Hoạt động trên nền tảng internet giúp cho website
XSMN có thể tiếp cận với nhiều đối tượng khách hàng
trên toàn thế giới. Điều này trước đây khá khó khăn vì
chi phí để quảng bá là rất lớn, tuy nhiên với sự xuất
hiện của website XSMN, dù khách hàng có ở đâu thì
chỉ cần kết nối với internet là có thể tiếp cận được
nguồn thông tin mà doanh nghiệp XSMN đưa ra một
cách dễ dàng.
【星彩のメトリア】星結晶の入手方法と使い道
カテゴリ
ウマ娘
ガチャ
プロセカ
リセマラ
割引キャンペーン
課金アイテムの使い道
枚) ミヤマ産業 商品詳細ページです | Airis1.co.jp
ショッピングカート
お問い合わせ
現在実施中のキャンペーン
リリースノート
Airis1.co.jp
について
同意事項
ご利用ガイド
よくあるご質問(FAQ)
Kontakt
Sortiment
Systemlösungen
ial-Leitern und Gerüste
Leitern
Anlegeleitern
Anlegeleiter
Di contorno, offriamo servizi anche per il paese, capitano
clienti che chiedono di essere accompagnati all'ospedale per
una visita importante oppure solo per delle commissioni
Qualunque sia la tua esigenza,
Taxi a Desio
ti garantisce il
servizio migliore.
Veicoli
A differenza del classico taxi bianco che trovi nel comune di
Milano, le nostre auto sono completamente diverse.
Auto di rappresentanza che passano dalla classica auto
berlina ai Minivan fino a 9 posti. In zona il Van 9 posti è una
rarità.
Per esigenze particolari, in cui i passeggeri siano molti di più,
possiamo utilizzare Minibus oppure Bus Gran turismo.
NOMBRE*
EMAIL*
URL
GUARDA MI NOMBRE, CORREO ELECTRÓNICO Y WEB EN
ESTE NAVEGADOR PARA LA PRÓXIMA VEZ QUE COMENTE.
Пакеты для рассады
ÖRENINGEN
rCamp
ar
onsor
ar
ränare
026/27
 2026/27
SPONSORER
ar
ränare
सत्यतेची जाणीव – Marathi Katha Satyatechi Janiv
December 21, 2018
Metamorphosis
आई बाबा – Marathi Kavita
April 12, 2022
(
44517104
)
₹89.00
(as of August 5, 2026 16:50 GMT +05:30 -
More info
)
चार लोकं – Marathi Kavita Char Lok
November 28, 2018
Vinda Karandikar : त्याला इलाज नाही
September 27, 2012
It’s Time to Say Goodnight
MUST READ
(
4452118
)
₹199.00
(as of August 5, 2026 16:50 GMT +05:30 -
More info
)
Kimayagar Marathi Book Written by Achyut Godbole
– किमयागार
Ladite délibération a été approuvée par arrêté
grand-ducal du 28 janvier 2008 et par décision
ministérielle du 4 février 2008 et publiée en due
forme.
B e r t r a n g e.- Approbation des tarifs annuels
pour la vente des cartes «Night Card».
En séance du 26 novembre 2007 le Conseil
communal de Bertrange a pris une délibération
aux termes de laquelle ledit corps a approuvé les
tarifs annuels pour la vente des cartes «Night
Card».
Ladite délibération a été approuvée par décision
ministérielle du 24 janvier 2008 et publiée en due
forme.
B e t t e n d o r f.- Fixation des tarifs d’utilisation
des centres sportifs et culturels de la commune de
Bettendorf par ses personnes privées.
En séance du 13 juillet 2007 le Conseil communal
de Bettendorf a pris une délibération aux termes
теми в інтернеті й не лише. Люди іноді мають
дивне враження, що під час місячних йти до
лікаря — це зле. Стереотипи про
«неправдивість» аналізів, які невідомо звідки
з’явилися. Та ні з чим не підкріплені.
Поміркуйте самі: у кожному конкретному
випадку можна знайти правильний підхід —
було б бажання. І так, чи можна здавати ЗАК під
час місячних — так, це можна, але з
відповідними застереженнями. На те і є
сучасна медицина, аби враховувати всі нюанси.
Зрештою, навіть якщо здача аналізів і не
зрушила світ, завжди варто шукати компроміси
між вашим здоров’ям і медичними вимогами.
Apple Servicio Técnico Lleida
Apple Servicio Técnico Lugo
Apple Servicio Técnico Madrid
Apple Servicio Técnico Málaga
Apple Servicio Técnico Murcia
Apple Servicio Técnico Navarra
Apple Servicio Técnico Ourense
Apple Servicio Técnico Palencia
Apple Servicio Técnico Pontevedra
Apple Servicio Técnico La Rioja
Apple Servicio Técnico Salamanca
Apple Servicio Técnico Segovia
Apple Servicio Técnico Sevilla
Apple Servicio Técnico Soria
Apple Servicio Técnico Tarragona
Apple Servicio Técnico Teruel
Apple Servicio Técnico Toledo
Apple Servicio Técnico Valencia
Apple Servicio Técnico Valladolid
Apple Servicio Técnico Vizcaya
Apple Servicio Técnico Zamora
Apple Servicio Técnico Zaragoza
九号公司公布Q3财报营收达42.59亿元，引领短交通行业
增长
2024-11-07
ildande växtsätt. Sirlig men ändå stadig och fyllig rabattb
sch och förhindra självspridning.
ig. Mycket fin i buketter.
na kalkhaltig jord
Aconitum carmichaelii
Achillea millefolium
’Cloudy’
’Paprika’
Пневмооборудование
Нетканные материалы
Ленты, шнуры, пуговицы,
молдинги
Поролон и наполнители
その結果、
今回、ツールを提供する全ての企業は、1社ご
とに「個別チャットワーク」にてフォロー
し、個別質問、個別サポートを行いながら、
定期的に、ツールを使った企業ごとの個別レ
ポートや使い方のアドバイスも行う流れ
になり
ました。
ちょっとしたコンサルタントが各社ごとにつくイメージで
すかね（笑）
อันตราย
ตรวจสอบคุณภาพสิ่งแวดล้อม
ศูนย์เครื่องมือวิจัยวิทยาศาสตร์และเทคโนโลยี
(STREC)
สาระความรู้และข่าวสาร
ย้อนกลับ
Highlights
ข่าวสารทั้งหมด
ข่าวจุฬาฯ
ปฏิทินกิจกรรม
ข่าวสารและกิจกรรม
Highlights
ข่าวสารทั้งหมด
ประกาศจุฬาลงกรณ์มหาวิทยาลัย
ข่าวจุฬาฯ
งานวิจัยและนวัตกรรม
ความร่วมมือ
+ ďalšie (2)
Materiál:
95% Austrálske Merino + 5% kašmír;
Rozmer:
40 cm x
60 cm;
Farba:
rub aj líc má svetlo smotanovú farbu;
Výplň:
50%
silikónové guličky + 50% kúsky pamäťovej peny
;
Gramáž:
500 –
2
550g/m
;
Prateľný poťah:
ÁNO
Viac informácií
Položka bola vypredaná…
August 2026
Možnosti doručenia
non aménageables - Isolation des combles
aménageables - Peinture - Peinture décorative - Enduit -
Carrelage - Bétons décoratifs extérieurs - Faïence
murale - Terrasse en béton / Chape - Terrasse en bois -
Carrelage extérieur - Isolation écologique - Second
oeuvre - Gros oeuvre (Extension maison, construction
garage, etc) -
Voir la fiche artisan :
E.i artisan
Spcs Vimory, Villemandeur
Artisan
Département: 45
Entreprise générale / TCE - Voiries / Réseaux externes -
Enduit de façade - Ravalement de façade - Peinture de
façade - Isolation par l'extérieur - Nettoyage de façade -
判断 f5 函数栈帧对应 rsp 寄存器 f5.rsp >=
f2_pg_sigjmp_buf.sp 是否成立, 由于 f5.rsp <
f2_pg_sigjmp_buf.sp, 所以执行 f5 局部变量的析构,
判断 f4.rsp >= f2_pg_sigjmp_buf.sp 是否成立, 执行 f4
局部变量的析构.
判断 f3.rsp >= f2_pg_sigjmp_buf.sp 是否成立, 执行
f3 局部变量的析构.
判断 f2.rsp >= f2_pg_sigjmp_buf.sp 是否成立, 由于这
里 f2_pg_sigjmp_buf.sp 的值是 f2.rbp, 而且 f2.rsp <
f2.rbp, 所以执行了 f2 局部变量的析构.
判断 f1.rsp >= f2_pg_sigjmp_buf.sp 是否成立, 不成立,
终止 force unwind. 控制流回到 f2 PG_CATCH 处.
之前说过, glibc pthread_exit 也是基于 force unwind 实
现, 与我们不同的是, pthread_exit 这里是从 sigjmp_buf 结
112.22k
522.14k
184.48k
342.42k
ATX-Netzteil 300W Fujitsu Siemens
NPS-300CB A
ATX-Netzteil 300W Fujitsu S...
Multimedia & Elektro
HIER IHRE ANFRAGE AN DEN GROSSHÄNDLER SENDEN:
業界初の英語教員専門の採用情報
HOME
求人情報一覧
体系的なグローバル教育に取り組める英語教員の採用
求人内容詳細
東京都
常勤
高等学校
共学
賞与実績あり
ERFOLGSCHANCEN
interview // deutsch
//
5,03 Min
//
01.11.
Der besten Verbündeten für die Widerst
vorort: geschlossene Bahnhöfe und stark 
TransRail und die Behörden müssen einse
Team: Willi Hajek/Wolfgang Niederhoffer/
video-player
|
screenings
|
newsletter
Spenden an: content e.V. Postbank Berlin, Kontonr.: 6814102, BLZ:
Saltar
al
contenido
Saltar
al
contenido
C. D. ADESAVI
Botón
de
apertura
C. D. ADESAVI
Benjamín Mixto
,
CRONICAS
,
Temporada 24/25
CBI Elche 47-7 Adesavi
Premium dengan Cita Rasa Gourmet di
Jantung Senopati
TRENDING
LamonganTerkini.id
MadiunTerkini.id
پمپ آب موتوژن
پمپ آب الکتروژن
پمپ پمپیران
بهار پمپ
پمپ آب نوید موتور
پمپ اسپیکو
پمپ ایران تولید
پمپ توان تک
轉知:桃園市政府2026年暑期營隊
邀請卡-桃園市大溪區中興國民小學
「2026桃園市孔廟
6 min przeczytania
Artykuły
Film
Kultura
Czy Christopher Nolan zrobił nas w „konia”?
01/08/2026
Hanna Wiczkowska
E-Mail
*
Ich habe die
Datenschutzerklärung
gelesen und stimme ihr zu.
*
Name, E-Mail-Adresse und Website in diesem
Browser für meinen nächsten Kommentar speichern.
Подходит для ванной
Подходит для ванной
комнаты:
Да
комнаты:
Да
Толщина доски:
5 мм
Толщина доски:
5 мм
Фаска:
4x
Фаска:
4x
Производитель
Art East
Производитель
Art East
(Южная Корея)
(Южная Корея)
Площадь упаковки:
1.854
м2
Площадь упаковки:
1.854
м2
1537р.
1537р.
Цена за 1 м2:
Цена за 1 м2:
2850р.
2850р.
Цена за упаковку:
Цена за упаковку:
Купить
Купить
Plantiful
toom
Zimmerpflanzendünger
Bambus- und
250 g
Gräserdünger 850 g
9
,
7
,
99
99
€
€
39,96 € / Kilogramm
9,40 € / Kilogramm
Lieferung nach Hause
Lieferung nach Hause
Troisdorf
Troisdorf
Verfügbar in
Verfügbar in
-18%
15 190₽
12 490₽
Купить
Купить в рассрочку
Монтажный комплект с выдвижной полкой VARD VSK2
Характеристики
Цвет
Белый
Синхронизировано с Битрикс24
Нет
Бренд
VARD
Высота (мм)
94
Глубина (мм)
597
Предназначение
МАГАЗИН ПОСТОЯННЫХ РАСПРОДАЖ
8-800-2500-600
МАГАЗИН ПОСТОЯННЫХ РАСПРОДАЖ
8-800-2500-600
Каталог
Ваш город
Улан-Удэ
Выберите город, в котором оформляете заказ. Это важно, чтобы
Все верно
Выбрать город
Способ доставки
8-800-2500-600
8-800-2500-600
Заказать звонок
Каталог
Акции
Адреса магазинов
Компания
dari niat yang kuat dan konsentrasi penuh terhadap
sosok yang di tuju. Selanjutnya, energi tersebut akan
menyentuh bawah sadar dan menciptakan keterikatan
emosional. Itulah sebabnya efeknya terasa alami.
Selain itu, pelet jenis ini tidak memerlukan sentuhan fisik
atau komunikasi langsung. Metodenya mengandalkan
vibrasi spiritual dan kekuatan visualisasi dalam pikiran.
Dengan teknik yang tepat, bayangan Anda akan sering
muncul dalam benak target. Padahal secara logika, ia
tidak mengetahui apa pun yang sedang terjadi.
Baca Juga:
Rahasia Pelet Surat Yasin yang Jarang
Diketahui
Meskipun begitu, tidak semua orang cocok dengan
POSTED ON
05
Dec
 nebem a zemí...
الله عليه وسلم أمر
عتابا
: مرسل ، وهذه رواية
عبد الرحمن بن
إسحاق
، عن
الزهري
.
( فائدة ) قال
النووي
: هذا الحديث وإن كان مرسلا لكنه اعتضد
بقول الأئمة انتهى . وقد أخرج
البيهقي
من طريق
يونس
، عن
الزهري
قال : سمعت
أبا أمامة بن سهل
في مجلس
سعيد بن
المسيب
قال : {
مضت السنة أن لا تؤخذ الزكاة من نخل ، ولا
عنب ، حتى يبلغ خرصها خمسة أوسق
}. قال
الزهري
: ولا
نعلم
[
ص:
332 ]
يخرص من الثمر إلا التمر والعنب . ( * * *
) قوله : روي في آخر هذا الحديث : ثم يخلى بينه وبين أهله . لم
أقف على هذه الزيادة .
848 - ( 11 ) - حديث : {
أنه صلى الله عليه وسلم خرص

*-*-*

■ Activity ■
What the task asks for is a word-for-word repeat of the lines above, from the first through the one containing "una visita importante".

■ Task answer ■
Hoạt động trên nền tảng internet giúp cho website
XSMN có thể tiếp cận với nhiều đối tượng khách hàng
trên toàn thế giới. Điều này trước đây khá khó khăn vì
chi phí để quảng bá là rất lớn, tuy nhiên với sự xuất
hiện của website XSMN, dù khách hàng có ở đâu thì
chỉ cần kết nối với internet là có thể tiếp cận được
nguồn thông tin mà doanh nghiệp XSMN đưa ra một
cách dễ dàng.
【星彩のメトリア】星結晶の入手方法と使い道
カテゴリ
ウマ娘
ガチャ
プロセカ
リセマラ
割引キャンペーン
課金アイテムの使い道
枚) ミヤマ産業 商品詳細ページです | Airis1.co.jp
ショッピングカート
お問い合わせ
現在実施中のキャンペーン
リリースノート
Airis1.co.jp
について
同意事項
ご利用ガイド
よくあるご質問(FAQ)
Kontakt
Sortiment
Systemlösungen
ial-Leitern und Gerüste
Leitern
Anlegeleitern
Anlegeleiter
Di contorno, offriamo servizi anche per il paese, capitano
clienti che chiedono di essere accompagnati all'ospedale per
una visita importante oppure solo per delle commissioni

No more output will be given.